**Task instructions:** The reply must consist of the lines from the first line of the records through the line containing "lenses, shattering glass", copied exactly, with every picture omitted.

Page images and extracted text:

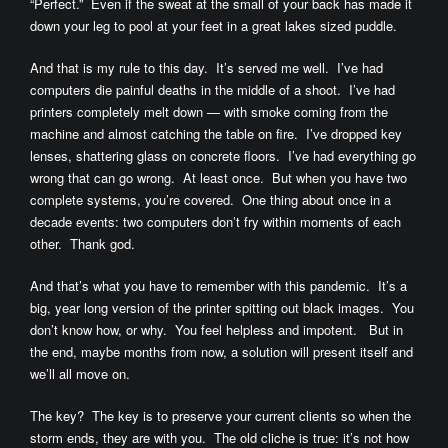
“Perfect.” Even if the sweat at the small of your back has made it
down your leg to pool at your feet in a great lakes sized puddle.
And that is my rule to this day. It’s served me well. I’ve had
computers die painful deaths in the middle of a shoot. I’ve had
printers completely melt down — with smoke coming from the
machine and almost catching the table on fire. I’ve dropped key
lenses, shattering glass on concrete floors. I’ve had everything go
wrong that can go wrong. At least once. But when you have two
complete systems, you’re covered. One thing about once in a
decade events: two computers don’t fry within moments of each
other. Thank god.
And that’s what you have to remember with this pandemic. It’s a
big, year long version of the printer spitting out black images. You
don’t know how, or why. You feel helpless and impotent. But in
the end, maybe months from now, a solution will present itself and
we’ll all move on.
The key? The key is to preserve your current clients so when the
storm ends, they are with you. The old cliche is true: it’s not how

**Your solution:**
“Perfect.” Even if the sweat at the small of your back has made it
down your leg to pool at your feet in a great lakes sized puddle.
And that is my rule to this day. It’s served me well. I’ve had
computers die painful deaths in the middle of a shoot. I’ve had
printers completely melt down — with smoke coming from the
machine and almost catching the table on fire. I’ve dropped key
lenses, shattering glass on concrete floors. I’ve had everything go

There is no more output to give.